Python practice notebook
You may use the Jupyter notebook version for longer Python practice:
Interactive lab
Study guide and worked questions
Question 1. A matrix that is not diagonalizable
Let
\[ A=\begin{bmatrix}2&1\\0&2\end{bmatrix}. \]
Show that \(A\) is not diagonalizable.
Solution
The characteristic polynomial is
\[ \det(A-\lambda I)=(2-\lambda)^2. \]
So the only eigenvalue is \(\lambda=2\), with algebraic multiplicity \(2\).
Now
\[ A-2I=\begin{bmatrix}0&1\\0&0\end{bmatrix}. \]
The eigenspace is
\[ E_2=\ker(A-2I)=\operatorname{span}\left\{\begin{bmatrix}1\\0\end{bmatrix}\right\}. \]
It has dimension \(1\), not \(2\). Therefore \(A\) does not have enough eigenvectors to form a basis and is not diagonalizable.
Similar practice
Show that
\[ B=\begin{bmatrix}5&1\\0&5\end{bmatrix} \]
is not diagonalizable.
Answer
The only eigenvalue is \(5\). The eigenspace is
\[ \ker(B-5I)=\operatorname{span}\left\{\begin{bmatrix}1\\0\end{bmatrix}\right\}, \]
which is one-dimensional. Hence \(B\) is not diagonalizable.

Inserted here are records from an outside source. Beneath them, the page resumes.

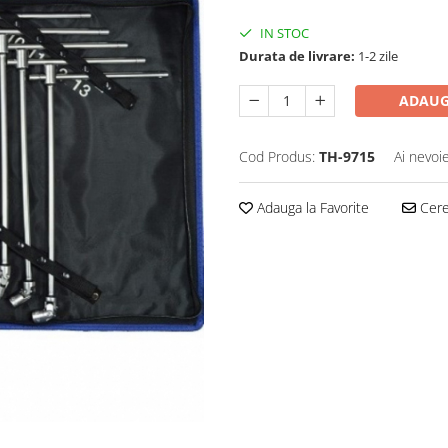
IN STOC
Durata de livrare:
1-2 zile
ADAUG
Cod Produs:
TH-9715
Ai nevoi
Adauga la Favorite
Cere 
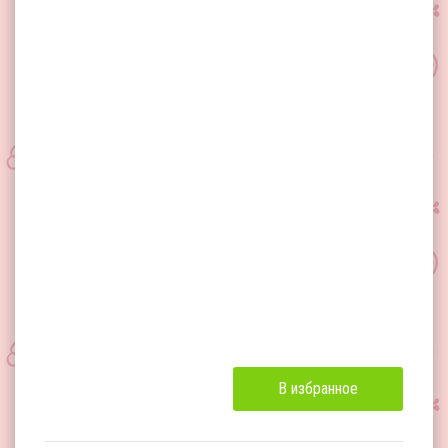
В избранное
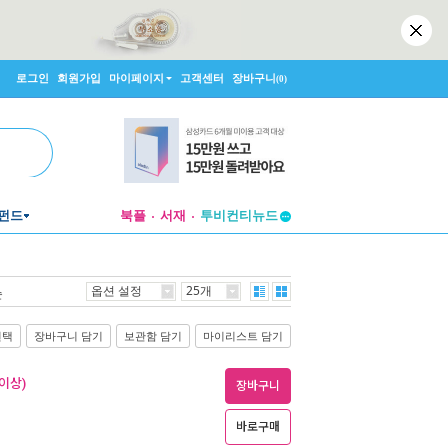
로그인
회원가입
마이페이지
고객센터
장바구니
(0)
펀드
북플
서재
투비컨티뉴드
창작플랫폼
투비컨티뉴드
옵션 설정
25개
순
선택
장바구니 담기
보관함 담기
마이리스트 담기
이상)
장바구니
바로구매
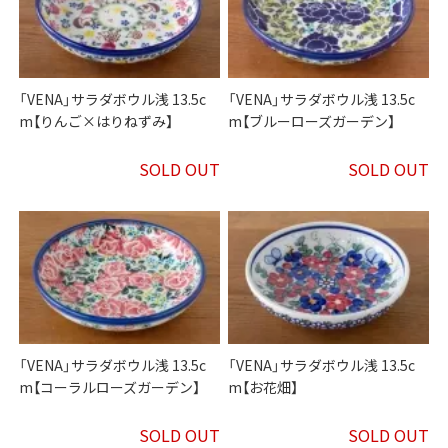
「VENA」サラダボウル浅 13.5c
「VENA」サラダボウル浅 13.5c
m【りんご×はりねずみ】
m【ブルーローズガーデン】
SOLD OUT
SOLD OUT
「VENA」サラダボウル浅 13.5c
「VENA」サラダボウル浅 13.5c
m【コーラルローズガーデン】
m【お花畑】
SOLD OUT
SOLD OUT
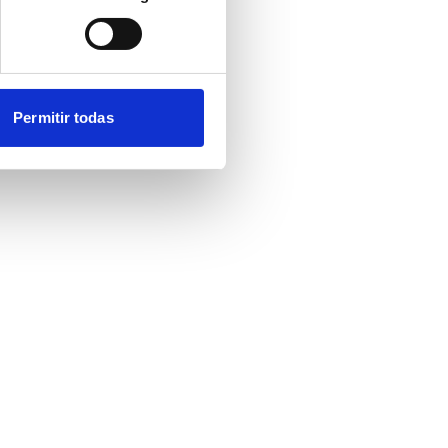
Permitir todas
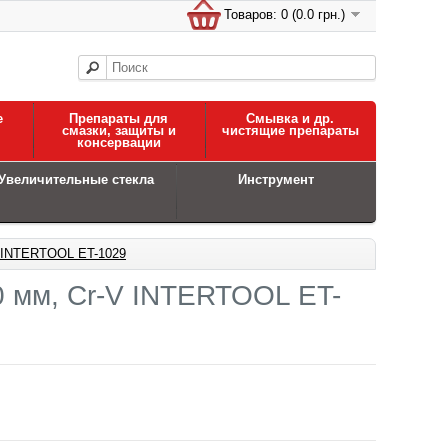
Товаров: 0 (0.0 грн.)
е
Препараты для
Смывка и др.
смазки, защиты и
чистящие препараты
консервации
Увеличительные стекла
Инструмент
-V INTERTOOL ET-1029
80 мм, Cr-V INTERTOOL ET-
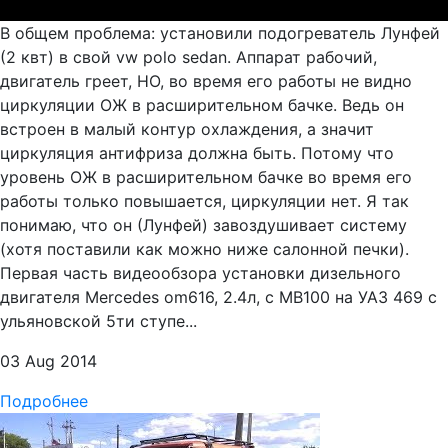
В общем проблема: установили подогреватель Лунфей
(2 квт) в свой vw polo sedan. Аппарат рабочий,
двигатель греет, НО, во время его работы не видно
циркуляции ОЖ в расширительном бачке. Ведь он
встроен в малый контур охлаждения, а значит
циркуляция антифриза должна быть. Потому что
уровень ОЖ в расширительном бачке во время его
работы только повышается, циркуляции нет. Я так
понимаю, что он (Лунфей) завоздушивает систему
(хотя поставили как можно ниже салонной печки).
Первая часть видеообзора установки дизельного
двигателя Mercedes om616, 2.4л, с MB100 на УАЗ 469 с
ульяновской 5ти ступе...
03 Aug 2014
Подробнее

Question 2. Find a Jordan chain
For
\[ A=\begin{bmatrix}2&1\\0&2\end{bmatrix}, \]
find a Jordan chain.
Solution
Let
\[ v_1=e_1=\begin{bmatrix}1\\0\end{bmatrix}, \qquad v_2=e_2=\begin{bmatrix}0\\1\end{bmatrix}. \]
Then
\[ (A-2I)v_1=0, \qquad (A-2I)v_2=v_1. \]
Thus \(v_1,v_2\) is a Jordan chain for the eigenvalue \(2\).
Similar practice
Find a Jordan chain for
\[ B=\begin{bmatrix}5&1\\0&5\end{bmatrix}. \]
Answer
Use \(v_1=e_1\) and \(v_2=e_2\). Then
\[ (B-5I)v_1=0, \qquad (B-5I)v_2=v_1. \]
Question 3. Powers of a Jordan block
Let
\[ J=\begin{bmatrix}3&1\\0&3\end{bmatrix}. \]
Compute \(J^m\).
Solution
Write
\[ J=3I+N, \qquad N=\begin{bmatrix}0&1\\0&0\end{bmatrix}, \qquad N^2=0. \]
Then
\[ J^m=(3I+N)^m=3^mI+m3^{m-1}N. \]
Therefore
\[ J^m=\begin{bmatrix}3^m&m3^{m-1}\\0&3^m\end{bmatrix}. \]
Similar practice
For
\[ K=\begin{bmatrix}2&1\\0&2\end{bmatrix}, \]
compute \(K^m\).
Answer
\[ K^m=\begin{bmatrix}2^m&m2^{m-1}\\0&2^m\end{bmatrix}. \]
Question 4. Kernel dimensions and Jordan block sizes
Suppose for one eigenvalue \(\lambda\) we have
\[ d_1=2, \qquad d_2=4, \qquad d_3=5, \]
where \(d_j=\dim\ker((A-\lambda I)^j)\). Find the Jordan block sizes.
Solution
Let \(d_0=0\). Then
\[ d_1-d_0=2, \qquad d_2-d_1=2, \qquad d_3-d_2=1. \]
So there are two blocks of size at least \(1\), two blocks of size at least \(2\), and one block of size at least \(3\). Hence the Jordan block sizes are
\[ 3 \quad\text{and}\quad 2. \]
Similar practice
Suppose
\[ d_1=3, \qquad d_2=5, \qquad d_3=6. \]
Find the Jordan block sizes.
Answer
The differences are
\[ 3,2,1. \]
Therefore the block sizes are
\[ 3,2,1. \]
Question 5. Matrix exponential of a Jordan block
Let
\[ J=\begin{bmatrix}\lambda&1\\0&\lambda\end{bmatrix}. \]
Find \(e^{tJ}\).
Solution
Write \(J=\lambda I+N\), where
\[ N=\begin{bmatrix}0&1\\0&0\end{bmatrix}, \qquad N^2=0. \]
Then
\[ e^{tJ}=e^{\lambda t}e^{tN}=e^{\lambda t}(I+tN). \]
Thus
\[ e^{tJ}=e^{\lambda t} \begin{bmatrix}1&t\\0&1\end{bmatrix}. \]
Similar practice
For
\[ J=\begin{bmatrix}2&1\\0&2\end{bmatrix}, \]
find \(e^{tJ}\).
Answer
\[ e^{tJ}=e^{2t}\begin{bmatrix}1&t\\0&1\end{bmatrix}. \]
Short reflection
In your own words, explain this sentence:
A Jordan block is an eigenvalue plus a nilpotent correction.
A good answer should mention the formula
\[ J_{\lambda,k}=\lambda I+N_k \]
and explain how the nilpotent part creates generalized eigenvector chains.